November 10, 2000
volume 11, no. 227
Sister Lucy's GETTING TO THE HEART OF THE MATTER column for November 10, 2000
In this article I would like to share with you the impressiveness of his funeral. One does not always think of a funeral as being impressive, but this funeral was.
I want to take this opportunity, first of all, to highly commend our present Archbishop Elden F. Curtiss, Fr. Michael Gutgsell, Chancellor of the Archdiocese, and everyone who had a part in planning, organizing, and overseeing the many facets of this particular occasion. I came away so very proud to be a Roman Catholic.
From the time the body of Archbishop Sheehan had been brought to the Cathedral of St. Cecilia in Omaha on Sunday to an hour before the funeral on Tuesday, prayer vigils were held round the clock. All of the various Catholic organizations of the Archdiocese where assigned an hour to come and pray for the repose of the Archbishop’s soul. Hospital personnel, men and women religious, pro-life organizations, teachers, students, family life groups, Knights of Columbus, etc., took their turns to come and pray.
Everything was conducted with such dignity. Members of the Omaha police force with white gloves took turns to stand beside the casket in prayerful respect. Knights of Columbus stood near the body with regalia and swords drawn which rested on their shoulders throughout the vigil hours.
Quiet, prayerful respect permeated the Cathedral while live instruments, such as violins, played quality music.
The funeral itself, which began at 2:00 p.m. on Tuesday, was attended by almost 20 Bishops from across the country and Catholic faithful who filled the Cathedral. Archbishop Curtiss, who was the main celebrant, led the whole service with such prayerful dignity and decorum. I thought if every priest would offer Mass following his powerful example the whole Catholic faithful could be inspired to be more fervent themselves.
The music at the funeral was a mixture of Gregorian Chant and polyphonic hymns which were classically fine and uplifting.
Bishop Milone, former Auxiliary Bishop of Omaha, gave the homily. He said the worst word he had ever heard Archbishop Sheehan say was: “Darn!”

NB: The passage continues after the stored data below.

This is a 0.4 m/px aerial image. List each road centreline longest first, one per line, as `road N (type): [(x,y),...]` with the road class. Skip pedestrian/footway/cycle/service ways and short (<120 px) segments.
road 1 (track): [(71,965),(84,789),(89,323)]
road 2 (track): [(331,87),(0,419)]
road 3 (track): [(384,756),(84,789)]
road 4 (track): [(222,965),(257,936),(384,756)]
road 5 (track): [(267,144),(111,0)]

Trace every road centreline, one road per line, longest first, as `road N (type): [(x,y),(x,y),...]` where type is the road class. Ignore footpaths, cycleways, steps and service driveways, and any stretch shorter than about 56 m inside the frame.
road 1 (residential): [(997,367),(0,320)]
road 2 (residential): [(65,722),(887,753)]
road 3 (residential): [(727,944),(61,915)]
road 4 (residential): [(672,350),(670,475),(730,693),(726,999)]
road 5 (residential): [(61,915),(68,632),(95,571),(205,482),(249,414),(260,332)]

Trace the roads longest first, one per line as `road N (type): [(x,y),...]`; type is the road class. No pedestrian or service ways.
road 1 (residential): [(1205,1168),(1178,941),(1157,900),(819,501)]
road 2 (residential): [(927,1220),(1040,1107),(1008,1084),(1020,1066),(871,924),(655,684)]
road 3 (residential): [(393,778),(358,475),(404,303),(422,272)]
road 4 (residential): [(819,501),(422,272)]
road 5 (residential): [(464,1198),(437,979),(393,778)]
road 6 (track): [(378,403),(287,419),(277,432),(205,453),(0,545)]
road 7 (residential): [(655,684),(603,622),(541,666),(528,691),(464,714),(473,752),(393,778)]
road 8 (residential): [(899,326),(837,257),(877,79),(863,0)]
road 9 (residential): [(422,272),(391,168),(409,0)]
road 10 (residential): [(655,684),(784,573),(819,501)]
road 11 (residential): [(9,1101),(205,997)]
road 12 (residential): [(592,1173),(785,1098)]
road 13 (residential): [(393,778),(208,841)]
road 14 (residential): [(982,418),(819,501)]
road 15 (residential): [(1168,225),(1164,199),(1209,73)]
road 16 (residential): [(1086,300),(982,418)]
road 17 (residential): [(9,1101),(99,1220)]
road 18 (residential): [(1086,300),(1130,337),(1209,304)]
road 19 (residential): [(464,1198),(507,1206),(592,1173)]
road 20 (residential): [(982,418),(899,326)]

There was another homily, however, that lasted throughout the prayer vigil and funeral. It was non-verbal, but very powerful. The casket in which the body of former Archbishop Sheehan was laid was a simple wood box. Such a box for a dignitary of the Church! The simplicity of that casket spoke volumes. It made clear the very motto of Archbishop Sheehan: “Quae sursum sunt quaerite.” “To seek the things which are above.”
The casket did not have handles. The priests who were pall bearers had to make an extra effort to carry it. What a sermon! Perhaps it was one of the best homilies Archbishop Sheehan had ever given. And in a sense he got the last word and maybe the last laugh!
May our former Archbishop rest in peace and may he pray for us that we, too, seek the things which are above! God bless you, dear reader!